TASK TO COMPLETE
From the first line of the data down to the line bearing "By substituting Eq.(34)", output every line exactly and include no pictures.

START PROVIDED DATA

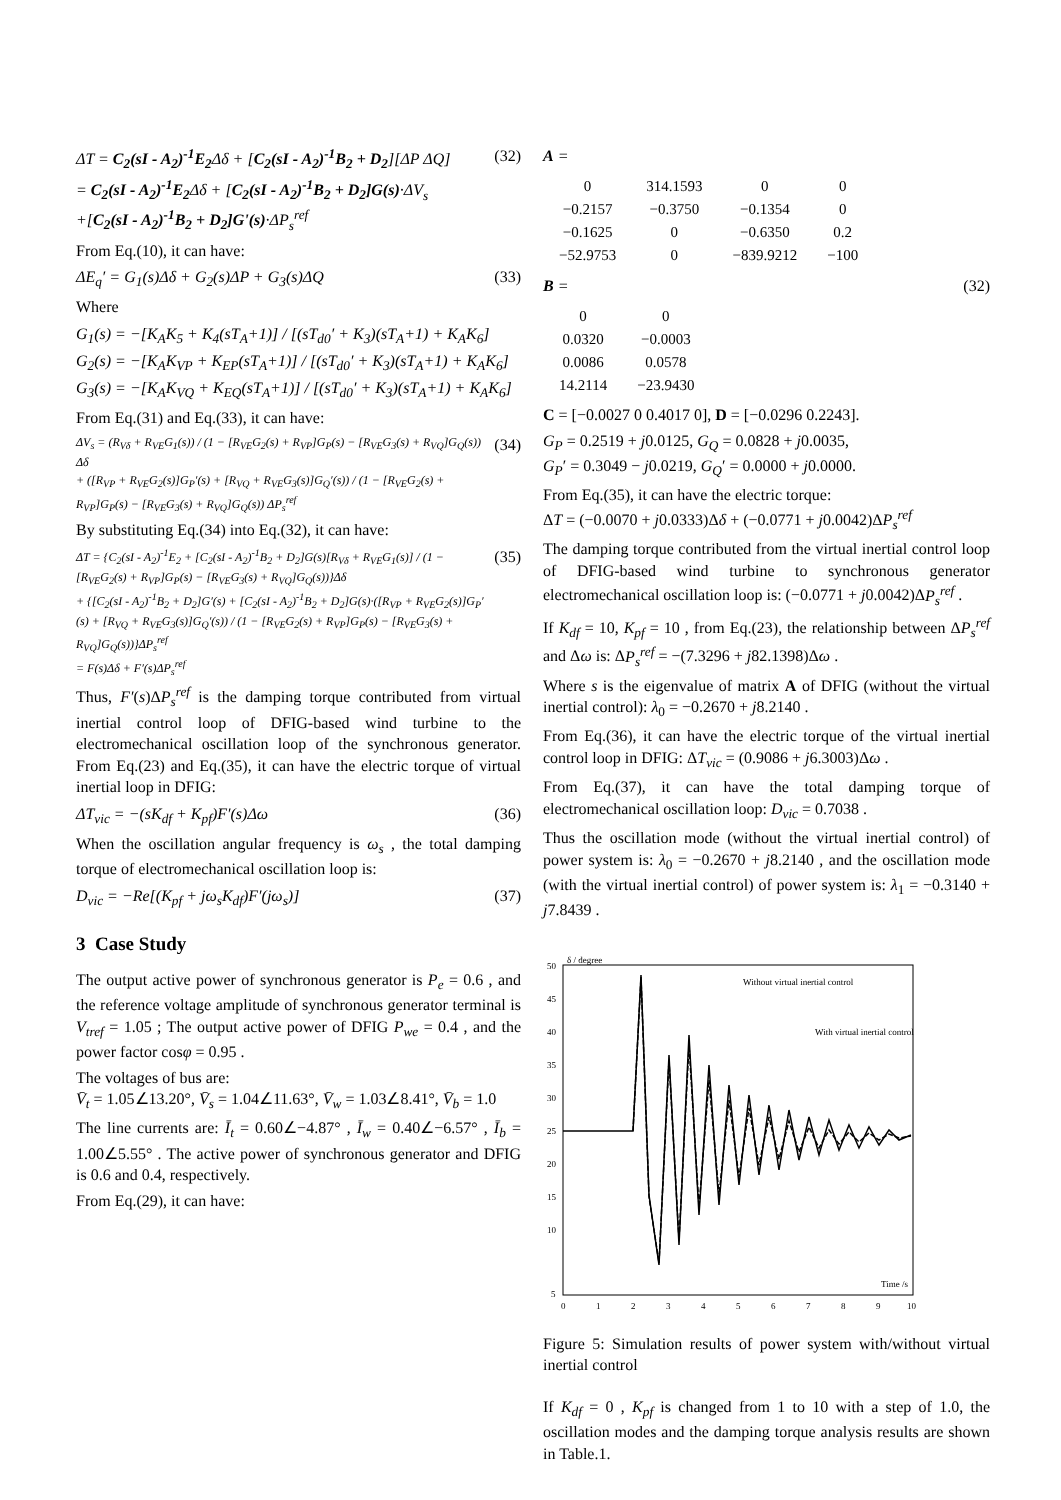ΔT = C<sub>2</sub>(sI - A<sub>2</sub>)<sup>-1</sup>E<sub>2</sub> Δδ + [C<sub>2</sub>(sI - A<sub>2</sub>)<sup>-1</sup>B<sub>2</sub> + D<sub>2</sub>][ΔP ΔQ]
= C<sub>2</sub>(sI - A<sub>2</sub>)<sup>-1</sup>E<sub>2</sub> Δδ + [C<sub>2</sub>(sI - A<sub>2</sub>)<sup>-1</sup>B<sub>2</sub> + D<sub>2</sub>]G(s)·ΔV<sub>s</sub>
+[C<sub>2</sub>(sI - A<sub>2</sub>)<sup>-1</sup>B<sub>2</sub> + D<sub>2</sub>]G'(s)·ΔP<sub>s</sub><sup>ref</sup> (32)
From Eq.(10), it can have:
ΔE<sub>q</sub>′ = G<sub>1</sub>(s)Δδ + G<sub>2</sub>(s)ΔP + G<sub>3</sub>(s)ΔQ (33)
Where
G<sub>1</sub>(s) = −[K<sub>A</sub>K<sub>5</sub> + K<sub>4</sub>(sT<sub>A</sub>+1)] / [(sT<sub>d0</sub>′ + K<sub>3</sub>)(sT<sub>A</sub>+1) + K<sub>A</sub>K<sub>6</sub>]
G<sub>2</sub>(s) = −[K<sub>A</sub>K<sub>VP</sub> + K<sub>EP</sub>(sT<sub>A</sub>+1)] / [(sT<sub>d0</sub>′ + K<sub>3</sub>)(sT<sub>A</sub>+1) + K<sub>A</sub>K<sub>6</sub>]
G<sub>3</sub>(s) = −[K<sub>A</sub>K<sub>VQ</sub> + K<sub>EQ</sub>(sT<sub>A</sub>+1)] / [(sT<sub>d0</sub>′ + K<sub>3</sub>)(sT<sub>A</sub>+1) + K<sub>A</sub>K<sub>6</sub>]
From Eq.(31) and Eq.(33), it can have:
ΔV<sub>s</sub> = (R<sub>Vδ</sub> + R<sub>VE</sub>G<sub>1</sub>(s)) / (1 − [R<sub>VE</sub>G<sub>2</sub>(s) + R<sub>VP</sub>]G<sub>P</sub>(s) − [R<sub>VE</sub>G<sub>3</sub>(s) + R<sub>VQ</sub>]G<sub>Q</sub>(s)) Δδ
+ ([R<sub>VP</sub> + R<sub>VE</sub>G<sub>2</sub>(s)]G<sub>P</sub>′(s) + [R<sub>VQ</sub> + R<sub>VE</sub>G<sub>3</sub>(s)]G<sub>Q</sub>′(s)) / (1 − [R<sub>VE</sub>G<sub>2</sub>(s) + R<sub>VP</sub>]G<sub>P</sub>(s) − [R<sub>VE</sub>G<sub>3</sub>(s) + R<sub>VQ</sub>]G<sub>Q</sub>(s)) ΔP<sub>s</sub><sup>ref</sup> (34)
By substituting Eq.(34) into Eq.(32), it can have:
ΔT = {C<sub>2</sub>(sI - A<sub>2</sub>)<sup>-1</sup>E<sub>2</sub> + [C<sub>2</sub>(sI - A<sub>2</sub>)<sup>-1</sup>B<sub>2</sub> + D<sub>2</sub>]G(s)[R<sub>Vδ</sub> + R<sub>VE</sub>G<sub>1</sub>(s)] / (1 − [R<sub>VE</sub>G<sub>2</sub>(s) + R<sub>VP</sub>]G<sub>P</sub>(s) − [R<sub>VE</sub>G<sub>3</sub>(s) + R<sub>VQ</sub>]G<sub>Q</sub>(s))}Δδ
+ {[C<sub>2</sub>(sI - A<sub>2</sub>)<sup>-1</sup>B<sub>2</sub> + D<sub>2</sub>]G′(s) + [C<sub>2</sub>(sI - A<sub>2</sub>)<sup>-1</sup>B<sub>2</sub> + D<sub>2</sub>]G(s)·([R<sub>VP</sub> + R<sub>VE</sub>G<sub>2</sub>(s)]G<sub>P</sub>′(s) + [R<sub>VQ</sub> + R<sub>VE</sub>G<sub>3</sub>(s)]G<sub>Q</sub>′(s)) / (1 − [R<sub>VE</sub>G<sub>2</sub>(s) + R<sub>VP</sub>]G<sub>P</sub>(s) − [R<sub>VE</sub>G<sub>3</sub>(s) + R<sub>VQ</sub>]G<sub>Q</sub>(s))}ΔP<sub>s</sub><sup>ref</sup>
= F(s)Δδ + F′(s)ΔP<sub>s</sub><sup>ref</sup> (35)
Thus, F′(s)ΔP<sub>s</sub><sup>ref</sup> is the damping torque contributed from virtual inertial control loop of DFIG-based wind turbine to the electromechanical oscillation loop of the synchronous generator. From Eq.(23) and Eq.(35), it can have the electric torque of virtual inertial loop in DFIG:
ΔT<sub>vic</sub> = −(sK<sub>df</sub> + K<sub>pf</sub>)F′(s)Δω (36)
When the oscillation angular frequency is ω<sub>s</sub> , the total damping torque of electromechanical oscillation loop is:
D<sub>vic</sub> = −Re[(K<sub>pf</sub> + jω<sub>s</sub>K<sub>df</sub>)F′(jω<sub>s</sub>)] (37)
3 Case Study
The output active power of synchronous generator is P<sub>e</sub> = 0.6 , and the reference voltage amplitude of synchronous generator terminal is V<sub>tref</sub> = 1.05 ; The output active power of DFIG P<sub>we</sub> = 0.4 , and the power factor cosφ = 0.95 .
The voltages of bus are:
V̄<sub>t</sub> = 1.05∠13.20°, V̄<sub>s</sub> = 1.04∠11.63°, V̄<sub>w</sub> = 1.03∠8.41°, V̄<sub>b</sub> = 1.0
The line currents are: Ī<sub>t</sub> = 0.60∠−4.87° , Ī<sub>w</sub> = 0.40∠−6.57° , Ī<sub>b</sub> = 1.00∠5.55° . The active power of synchronous generator and DFIG is 0.6 and 0.4, respectively.
From Eq.(29), it can have:
A =
| 0 | 314.1593 | 0 | 0 |
| −0.2157 | −0.3750 | −0.1354 | 0 |
| −0.1625 | 0 | −0.6350 | 0.2 |
| −52.9753 | 0 | −839.9212 | −100 |
B = (32)
| 0 | 0 |
| 0.0320 | −0.0003 |
| 0.0086 | 0.0578 |
| 14.2114 | −23.9430 |
C = [−0.0027 0 0.4017 0], D = [−0.0296 0.2243].
G<sub>P</sub> = 0.2519 + j0.0125, G<sub>Q</sub> = 0.0828 + j0.0035,
G<sub>P</sub>′ = 0.3049 − j0.0219, G<sub>Q</sub>′ = 0.0000 + j0.0000.
From Eq.(35), it can have the electric torque:
ΔT = (−0.0070 + j0.0333)Δδ + (−0.0771 + j0.0042)ΔP<sub>s</sub><sup>ref</sup>
The damping torque contributed from the virtual inertial control loop of DFIG-based wind turbine to synchronous generator electromechanical oscillation loop is: (−0.0771 + j0.0042)ΔP<sub>s</sub><sup>ref</sup> .
If K<sub>df</sub> = 10, K<sub>pf</sub> = 10 , from Eq.(23), the relationship between ΔP<sub>s</sub><sup>ref</sup> and Δω is: ΔP<sub>s</sub><sup>ref</sup> = −(7.3296 + j82.1398)Δω .
Where s is the eigenvalue of matrix A of DFIG (without the virtual inertial control): λ<sub>0</sub> = −0.2670 + j8.2140 .
From Eq.(36), it can have the electric torque of the virtual inertial control loop in DFIG: ΔT<sub>vic</sub> = (0.9086 + j6.3003)Δω .
From Eq.(37), it can have the total damping torque of electromechanical oscillation loop: D<sub>vic</sub> = 0.7038 .
Thus the oscillation mode (without the virtual inertial control) of power system is: λ<sub>0</sub> = −0.2670 + j8.2140 , and the oscillation mode (with the virtual inertial control) of power system is: λ<sub>1</sub> = −0.3140 + j7.8439 .
50
45
40
35
30
25
20
15
10
5
0
1
2
3
4
5
6
7
8
9
10
δ / degree
Time /s
Without virtual inertial control
With virtual inertial control
Figure 5: Simulation results of power system with/without virtual inertial control
If K<sub>df</sub> = 0 , K<sub>pf</sub> is changed from 1 to 10 with a step of 1.0, the oscillation modes and the damping torque analysis results are shown in Table.1.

END PROVIDED DATA

RESPONSE BELOW
ΔT = C<sub>2</sub>(sI - A<sub>2</sub>)<sup>-1</sup>E<sub>2</sub> Δδ + [C<sub>2</sub>(sI - A<sub>2</sub>)<sup>-1</sup>B<sub>2</sub> + D<sub>2</sub>][ΔP ΔQ]
= C<sub>2</sub>(sI - A<sub>2</sub>)<sup>-1</sup>E<sub>2</sub> Δδ + [C<sub>2</sub>(sI - A<sub>2</sub>)<sup>-1</sup>B<sub>2</sub> + D<sub>2</sub>]G(s)·ΔV<sub>s</sub>
+[C<sub>2</sub>(sI - A<sub>2</sub>)<sup>-1</sup>B<sub>2</sub> + D<sub>2</sub>]G'(s)·ΔP<sub>s</sub><sup>ref</sup> (32)
From Eq.(10), it can have:
ΔE<sub>q</sub>′ = G<sub>1</sub>(s)Δδ + G<sub>2</sub>(s)ΔP + G<sub>3</sub>(s)ΔQ (33)
Where
G<sub>1</sub>(s) = −[K<sub>A</sub>K<sub>5</sub> + K<sub>4</sub>(sT<sub>A</sub>+1)] / [(sT<sub>d0</sub>′ + K<sub>3</sub>)(sT<sub>A</sub>+1) + K<sub>A</sub>K<sub>6</sub>]
G<sub>2</sub>(s) = −[K<sub>A</sub>K<sub>VP</sub> + K<sub>EP</sub>(sT<sub>A</sub>+1)] / [(sT<sub>d0</sub>′ + K<sub>3</sub>)(sT<sub>A</sub>+1) + K<sub>A</sub>K<sub>6</sub>]
G<sub>3</sub>(s) = −[K<sub>A</sub>K<sub>VQ</sub> + K<sub>EQ</sub>(sT<sub>A</sub>+1)] / [(sT<sub>d0</sub>′ + K<sub>3</sub>)(sT<sub>A</sub>+1) + K<sub>A</sub>K<sub>6</sub>]
From Eq.(31) and Eq.(33), it can have:
ΔV<sub>s</sub> = (R<sub>Vδ</sub> + R<sub>VE</sub>G<sub>1</sub>(s)) / (1 − [R<sub>VE</sub>G<sub>2</sub>(s) + R<sub>VP</sub>]G<sub>P</sub>(s) − [R<sub>VE</sub>G<sub>3</sub>(s) + R<sub>VQ</sub>]G<sub>Q</sub>(s)) Δδ
+ ([R<sub>VP</sub> + R<sub>VE</sub>G<sub>2</sub>(s)]G<sub>P</sub>′(s) + [R<sub>VQ</sub> + R<sub>VE</sub>G<sub>3</sub>(s)]G<sub>Q</sub>′(s)) / (1 − [R<sub>VE</sub>G<sub>2</sub>(s) + R<sub>VP</sub>]G<sub>P</sub>(s) − [R<sub>VE</sub>G<sub>3</sub>(s) + R<sub>VQ</sub>]G<sub>Q</sub>(s)) ΔP<sub>s</sub><sup>ref</sup> (34)
By substituting Eq.(34) into Eq.(32), it can have:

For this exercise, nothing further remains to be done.